Though less in the way of grand themes, there is definitely a lot to hang your hat on intellectually, e.g., dystopia, family dynamics, ethics of war, cultural differences (esp. in Book 4)... and so long as the action is interesting, the characters are engaging, and the writing is good, I am up for pretty much anything.
2. Turn and face ...
More significantly, answering Sarah's inquiry got me thinking about why I had this prejudice. There is no logic to it at all, which makes it a true Capital-P Prejudice. I never had any highfalutin standards for my reading material, and though I do read what you might call literature every once in a while, I never thought of myself as being literary. I have read romance novels. I have no business talkin' smack about people who read sci-fi, y'know?
I will readily confess my other ____-snobs, i.e., wine snob, music snob, yarn snob..... But a book snob, I am not. If DH asks you where his Star Trek novels went, don't tell him they're in my book basket next to the bed.
3. The strange...
As for yarn, I am changing my mind about cotton. My second sweater was a white cotton tunic from a Spring/Summer issue of VK, maybe 5 or 6 years ago. I believe the pattern called for Classic Elite Weekend Cotton. Back then, I was a new knitter, and pretty much everything I made was either a Lion Brand Pattern or kit, and I used the requisite Lion Brand yarn. When a pattern didn't call for Lion Brand yarn, I substituted. This wasn't a conscious thing. It was an access thing. I didn't make much money, there weren't lots of yarn shops where I was living, so I knitted with what I had.
For this cotton sweater, I chose a Lion Brand cotton (and I can't remember the name - it might have just been called Lion Cotton), and knitted away at K1P1 ribbing (ouch!) for ages until the sweater was done.
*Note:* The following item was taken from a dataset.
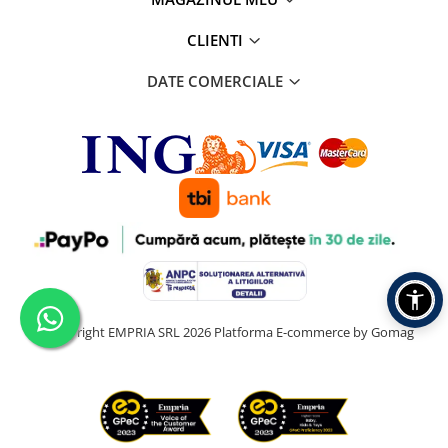
CLIENTI
DATE COMERCIALE
©Copyright EMPRIA SRL 2026
Platforma E-commerce by Gomag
It looked good, actually. Not as light and summery fabulous as in the magazine, but respectable, especially for one's second sweater.
It was also massively heavy and had all the drape of a hunk of siding. It wasn't very soft to knit with or to wear, so into the closet it went, until I ended up packing it into a bag of clothes I donated after losing my "living at home during law school" weight. I never touched cotton again. I bypassed it disdainfully in yarn shops, and found the Spring/Summer issues of knitting mags to be utterly devoid of anything knittable. I might have liked the pattern, but I wasn't touching cotton with a 10-foot needle. Nope. Not me.
That might have all changed. A few weeks ago, while browsing in Urban Knitting Studio for a light pretty something to make into a springy shrug (I was thinking silk, or maybe microfiber), I fell in mad crazy love with Blue Sky Cotton, from the wonderful folks who make Blue Sky Alpacas yarn. It was the shade that called out to me: a very light petal pink, so delicate it is only found on babies' toes. I had to have it. I didn't care what it was made of. Okay, I did kind of care, but when I picked it up and felt how soft it was, I was sold.
I started knitting with it this weekend, for another iteration of Stefanie Japel's Minisweater (made my first one a couple of weeks ago, and now I am addicted). Ladies and Germs, it is like knitting with cotton balls. I love it. I love that stitches don't squish up together like wool does, and leaves the fabric uneven. It really is just a touch uneven, and in such a charming way that I am not sure I want to block it.